5. Interactive Workflow and Best Practices for Mermaid-Based Automation

Integrating Mermaid with advanced language and vision models enables several practical workflows:

• Uploading static images for automatic code extraction and iterative correction via VLMs.
• Generating sequence diagrams from narrative descriptions, verified against reference scripts via LLM-as-a-judge benchmarks.
• Editing and refining diagrams through a mixed-initiative model (inline, drag-and-drop, NL commands).

Empirically supported best practices include:

• Prefer large models (≥7B parameters) for high-fidelity syntax and semantics.
• Provide 2–3 in-context Mermaid examples in prompts to prime model output.
• Perform syntax validation using the Mermaid Live Editor or CLI as a post-processing step.
• Normalize participant names to encourage model consistency.
• Explicitly mention alternative/control-flow constructs in NL specifications to boost inclusion in outputs.
• Apply lightweight rule-based consistency checks in tandem with LLM-powered judgments for quality control (Shbita et al., 18 Nov 2025).
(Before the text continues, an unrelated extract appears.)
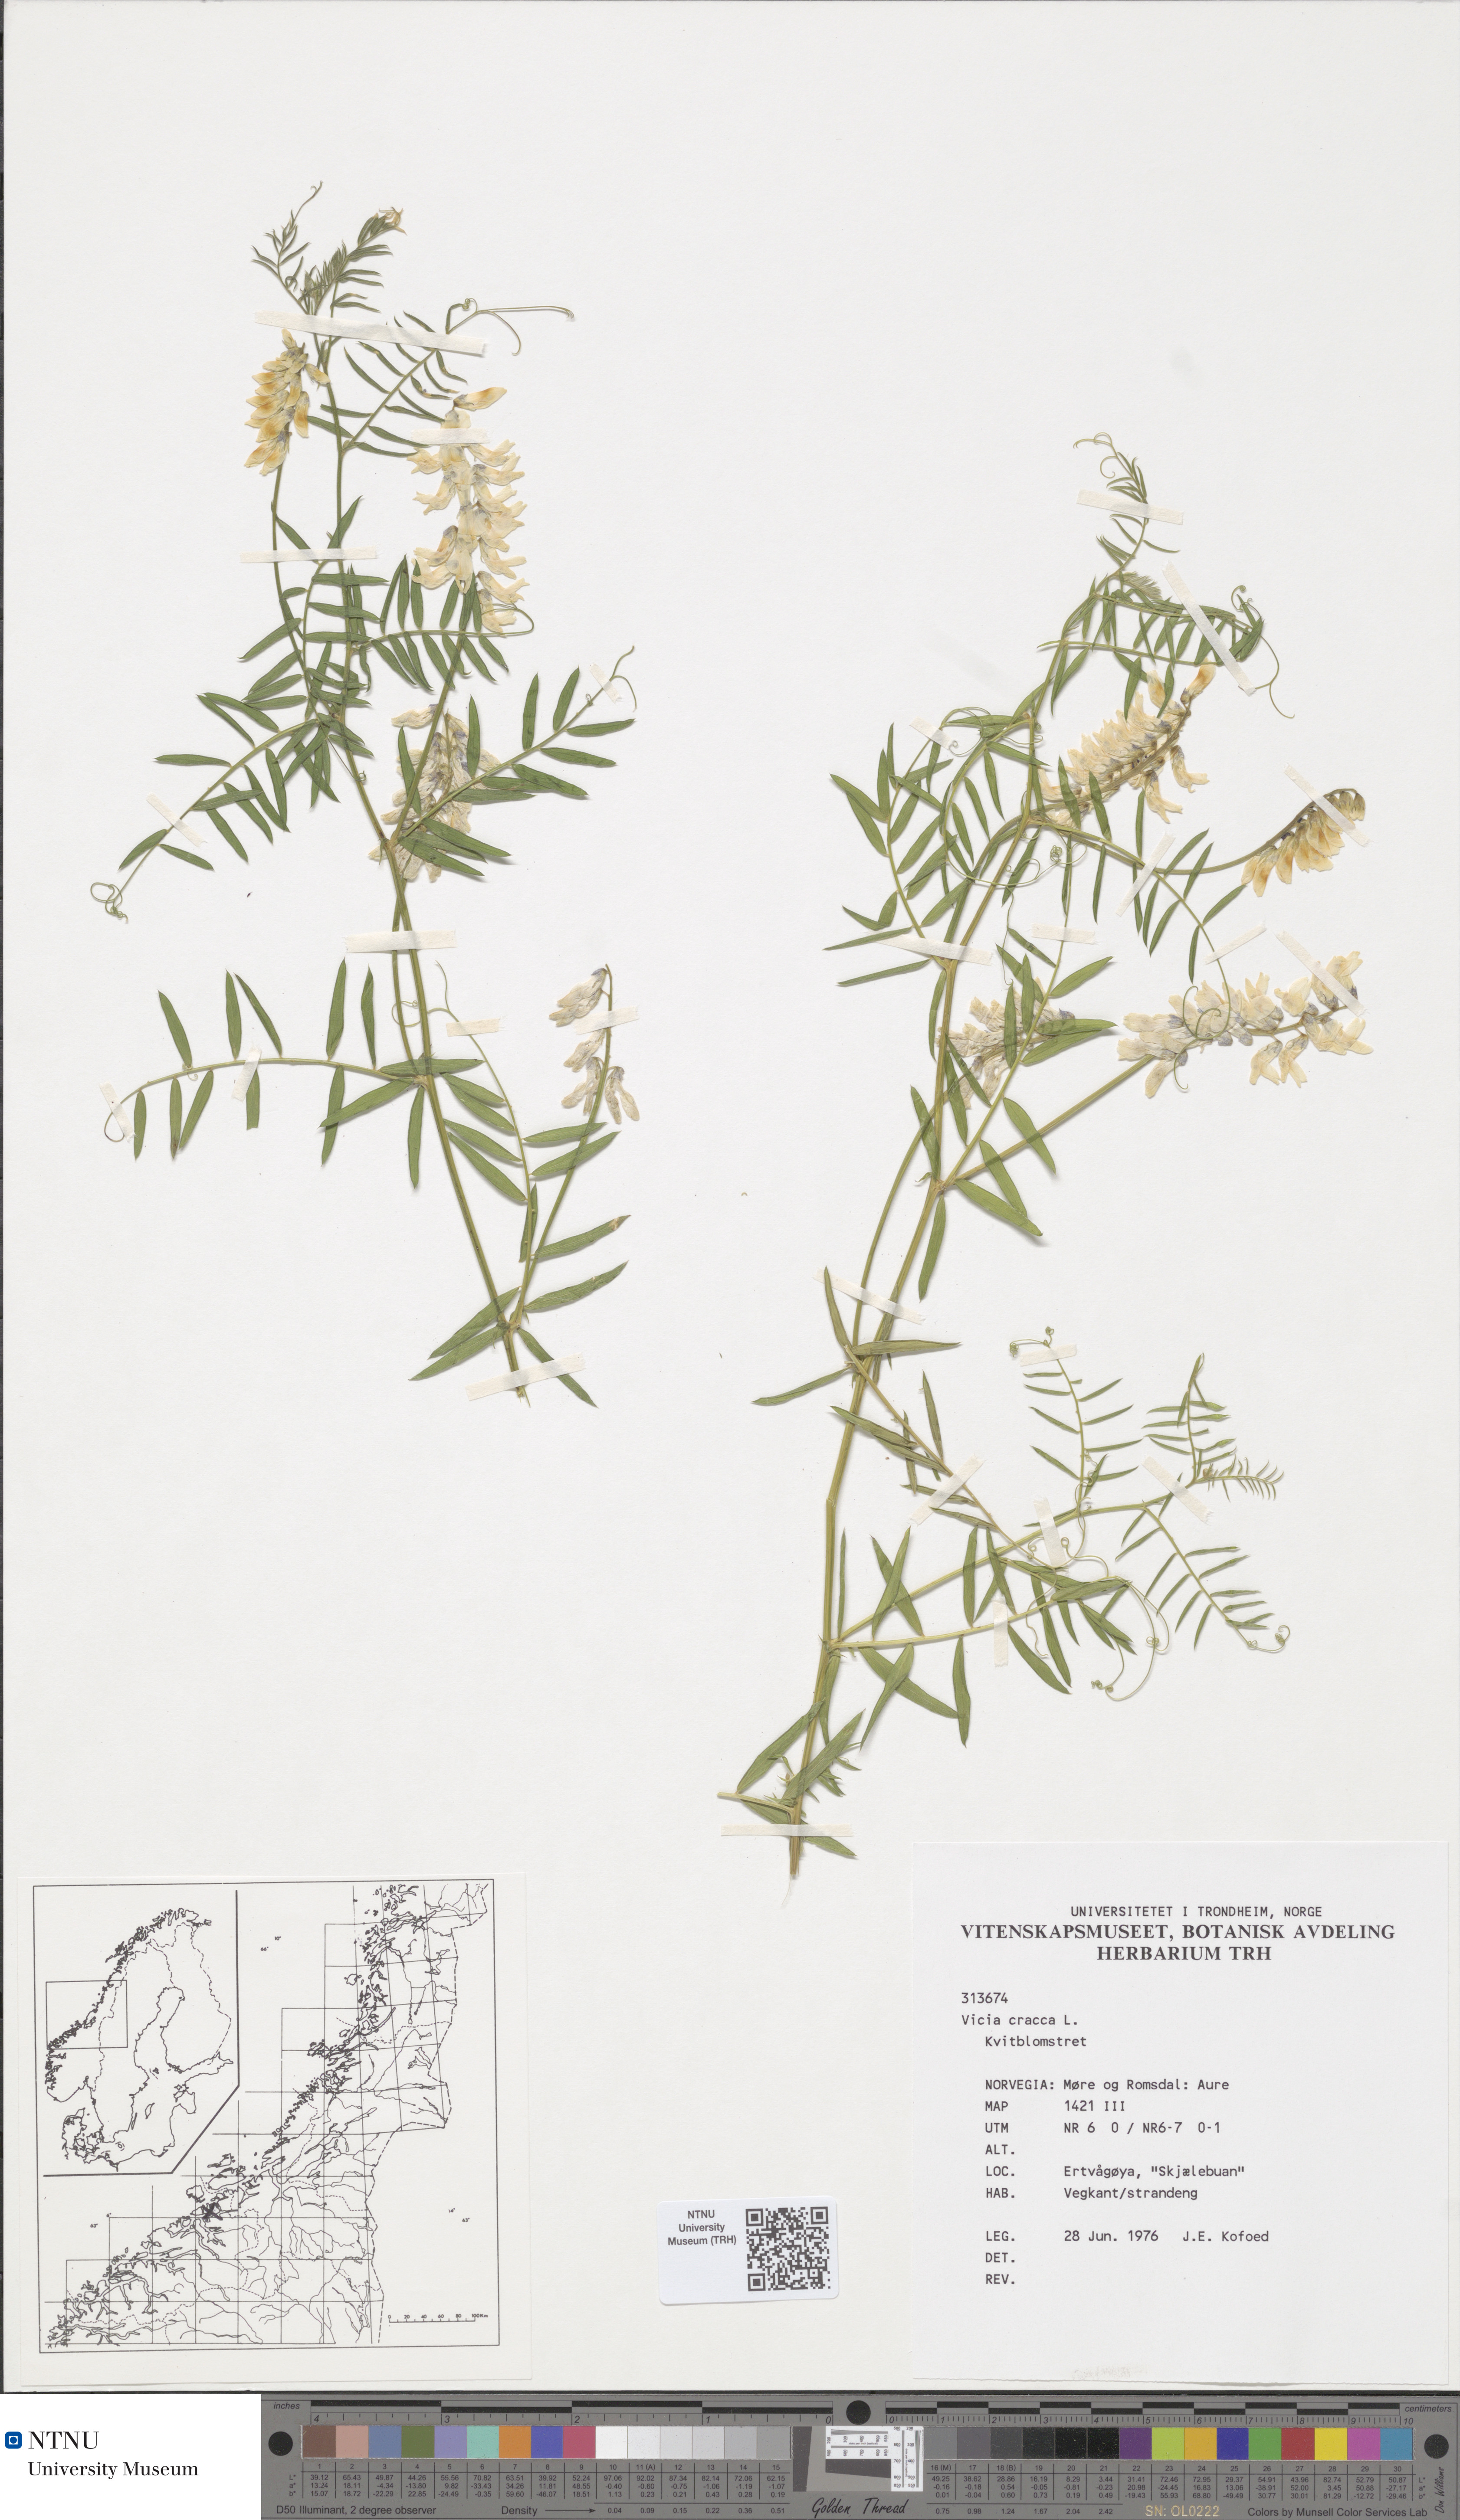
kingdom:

6. Limitations and Further Directions

Current systems exhibit several constraints:

• VLMs may hallucinate nodes or misinterpret faint/complex structures in low-quality diagrams.
• Mermaid code generation is limited by underlying model capacity; edge cases and complex constructs such as nested loops and swimlanes are imperfectly rendered.
• Automation does not obviate the need for human oversight; semantic errors and subtle branching mistakes persist, particularly for mid-sized or smaller models.
• Flowchart2Mermaid does not yet support BPMN, UML, or real-time diagram consistency verification, though these are cited as future research directions (Deka et al., 1 Dec 2025).

This suggests that while automation tools exploiting Mermaid can dramatically accelerate structured diagram creation, domain expertise remains essential for error analysis and the curation of complex workflows.